Although the exoskeleton makes an efficient support and armour, it inhibits the growth of the soft parts inside and must be periodically shed (molting) to allow this growth.
Each arthropod passes through a series of growth stages that give rise to a discarded exoskeleton which may form part of the fossil record. It is not surprising, therefore, that trilobites have a good fossil record. Yet fossils are rarely complete. The segments of the exoskeleton were held together by organic material which decomposed after death, usually allowing them to drift apart before burial.
The trilobites are usually considered to be a separate class within the phylum Arthropoda, characterized by many primitive features.
Their name refers to three longitudinal lobes, defined by two grooves that divide the body into an axial (central) and two pleural lobes (to the left and right of axial lobe). The cephalon (head) shows the most interesting features of the trilobite: a central raised part called the glabella, a line called suture along which the exoskeleton splits during molting, and the eyes on this suture.

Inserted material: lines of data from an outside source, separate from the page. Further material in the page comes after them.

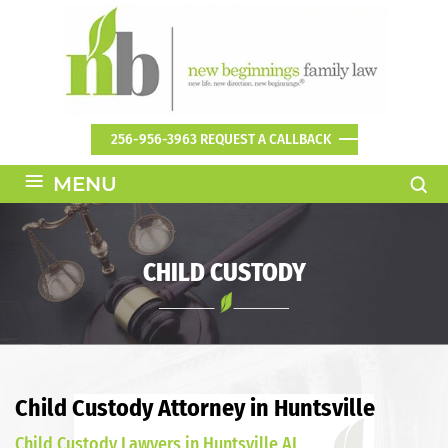
256-956-3963
REQUEST A CALLBACK
≡
MENU
CHILD CUSTODY
Child Custody Attorney in Huntsville
Child Custody Lawyers in Huntsville AL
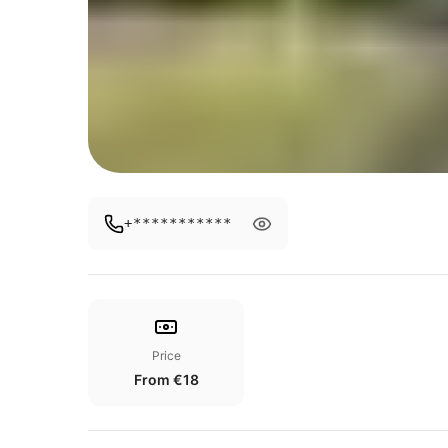
+***********
Price
From €18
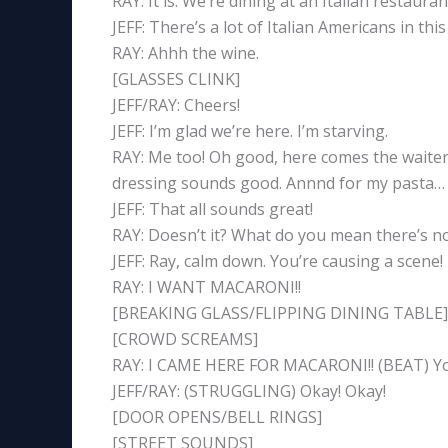
RAY: It is. We’re dining at an Italian restauran
JEFF: There’s a lot of Italian Americans in thi
RAY: Ahhh the wine.
[GLASSES CLINK]
JEFF/RAY: Cheers!
JEFF: I’m glad we’re here. I’m starving.
RAY: Me too! Oh good, here comes the waiter. 
dressing sounds good. Annnd for my pasta… I
JEFF: That all sounds great!
RAY: Doesn’t it? What do you mean there’s
JEFF: Ray, calm down. You’re causing a scene!
RAY: I WANT MACARONI!!
[BREAKING GLASS/FLIPPING DINING TABLE]
[CROWD SCREAMS]
RAY: I CAME HERE FOR MACARONI!! (BEAT) You 
JEFF/RAY: (STRUGGLING) Okay! Okay!
[DOOR OPENS/BELL RINGS]
[STREET SOUNDS]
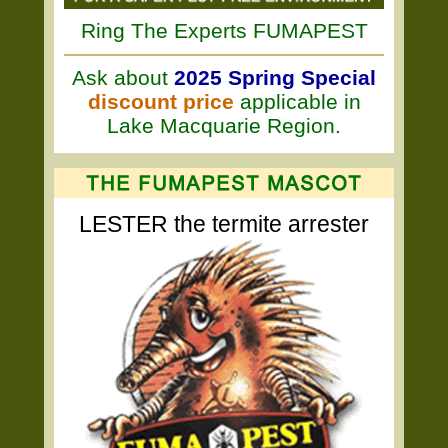
Ring The Experts FUMAPEST
Ask about
2025 Spring Special
discount price
applicable in
Lake Macquarie Region.
LESTER the termite arrester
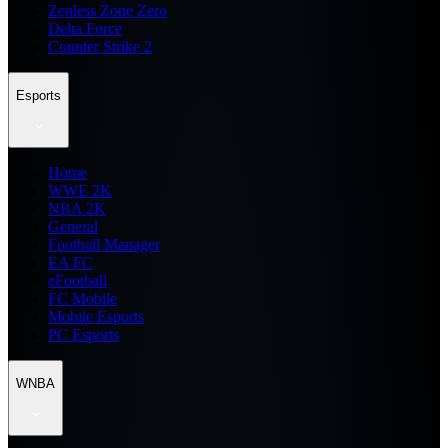
Zenless Zone Zero
Delta Force
Counter Strike 2
Esports
Home
WWE 2K
NBA 2K
General
Football Manager
EA FC
eFootball
FC Mobile
Mobile Esports
PC Esports
WNBA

Nearly all trilobite fossils are of the upper surface of the animal only. The undersurface must have been only lightly calcified and thin. The edges of the exoskeleton bend over to form a frame surrounding the undersurface. This frame, quite wide in such genera as Isotelus, is called the doublure. At the front of the undersurface of the cephalon a small plate called the hypostome is located just in front of the mouth.
Draw a complete specimen of one of the following genera: Ogygia, Ogygopsis, Olenoides(1). Mark as many of the identifiable features as you can: glabella, cephalon, pygidium, thorax, axial lobe, pleural lobes, facial suture, segments of the glabella (free and fixed cheeks), etc.
The cephalon of trilobites seemed to have been formed primitively by the fusion of several segments and the specialization of certain pair of appendages.
Examine plaster restorations of Triarthrus from the Middle Ordovician Utica shale. How many segments make up the cephalon (2a)? Does your answer make sense when you compare it to the number of glabellar furrows (2b)? What type and how many pairs of appendages are present on the cephalon (2c)?
Look for its hypostome on the underside. Is this an example of a natant hypostome (left, above) or conterminant (more specialized) hypostome (right, above) ?
The appendages of trilobites are almost never preserved. When they are preserved they consist of delicate two-branched appendages that are similar on each segment but of different lengths.
Examine the specimens of Isotelus . Find a sketch the specimen displaying an undersurface with the hypostome and doublure (3a).
One specimen preserves appendages: on which part of the body are they present (3b)?
How can you tell the head from the tail on specimen O339.2 (3c)?
What type of observations would help determine whether the smaller specimen of Isotelus is an adult or a juvenile form of the larger specimens (3d)?